(Items from a dataset)
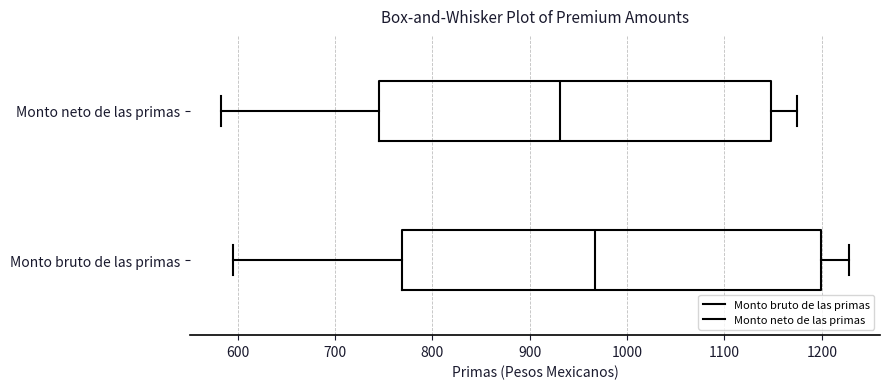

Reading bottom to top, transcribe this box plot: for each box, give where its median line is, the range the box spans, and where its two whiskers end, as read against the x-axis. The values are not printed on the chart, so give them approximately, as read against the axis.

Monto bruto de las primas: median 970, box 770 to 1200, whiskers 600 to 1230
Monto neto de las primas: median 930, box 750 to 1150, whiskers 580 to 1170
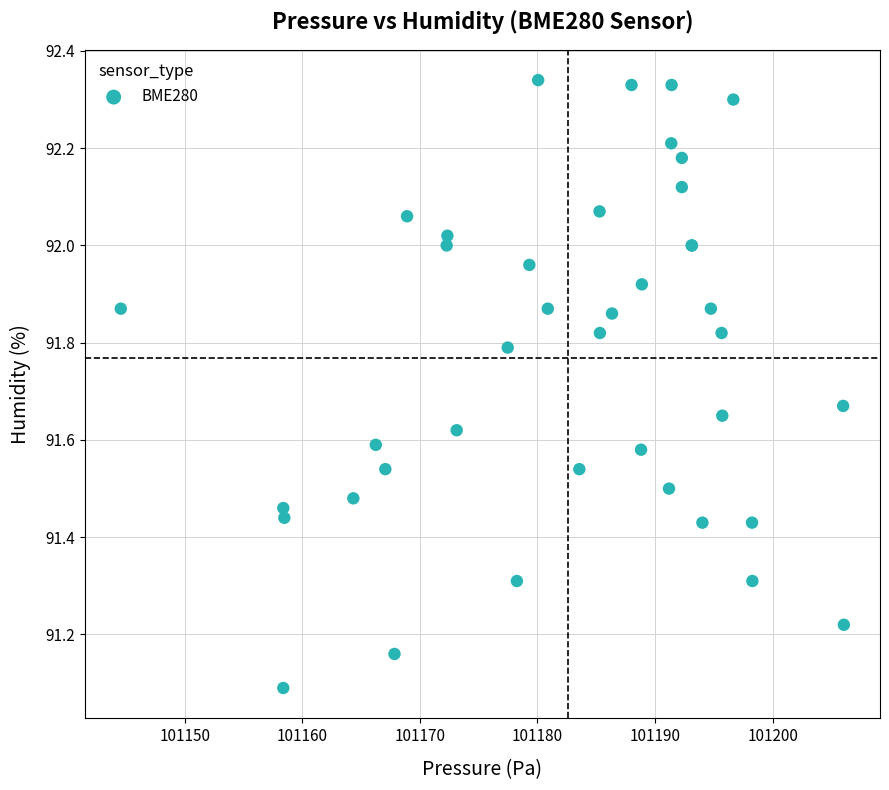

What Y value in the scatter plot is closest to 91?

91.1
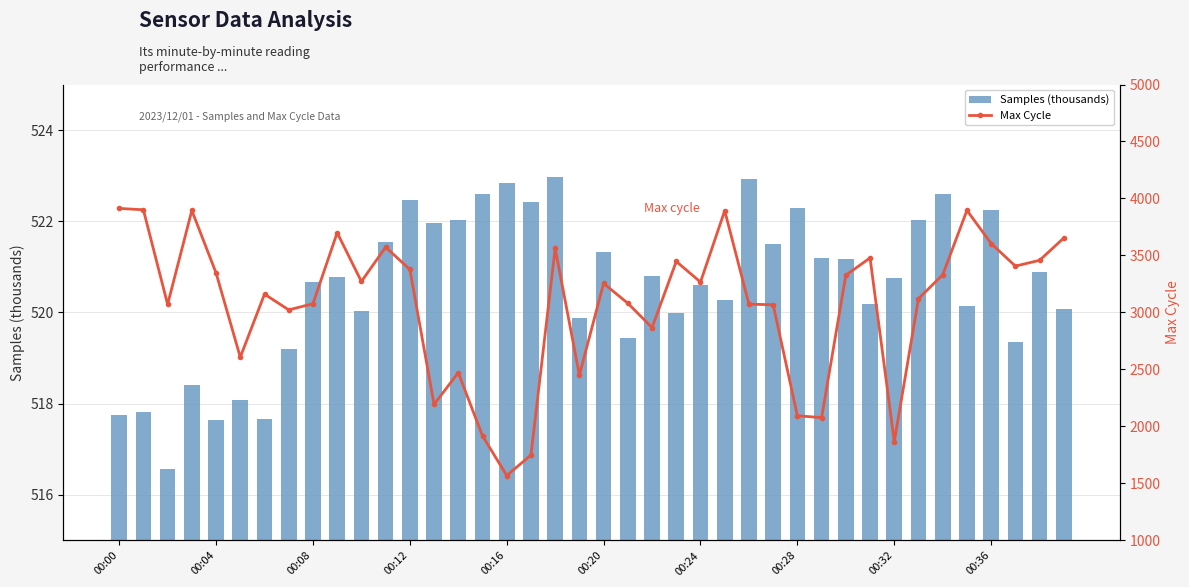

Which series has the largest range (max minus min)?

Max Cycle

## What the task requires:
Could you copy every one of the records above word for word, leaving out the pictures?

## Reply:
Reading bottom to top, transcribe this box plot: for each box, give where its median line is, the range the box spans, and where its two whiskers end, as read against the x-axis. The values are not printed on the chart, so give them approximately, as read against the axis.

Monto bruto de las primas: median 970, box 770 to 1200, whiskers 600 to 1230
Monto neto de las primas: median 930, box 750 to 1150, whiskers 580 to 1170

What Y value in the scatter plot is closest to 91?

91.1

Which series has the largest range (max minus min)?

Max Cycle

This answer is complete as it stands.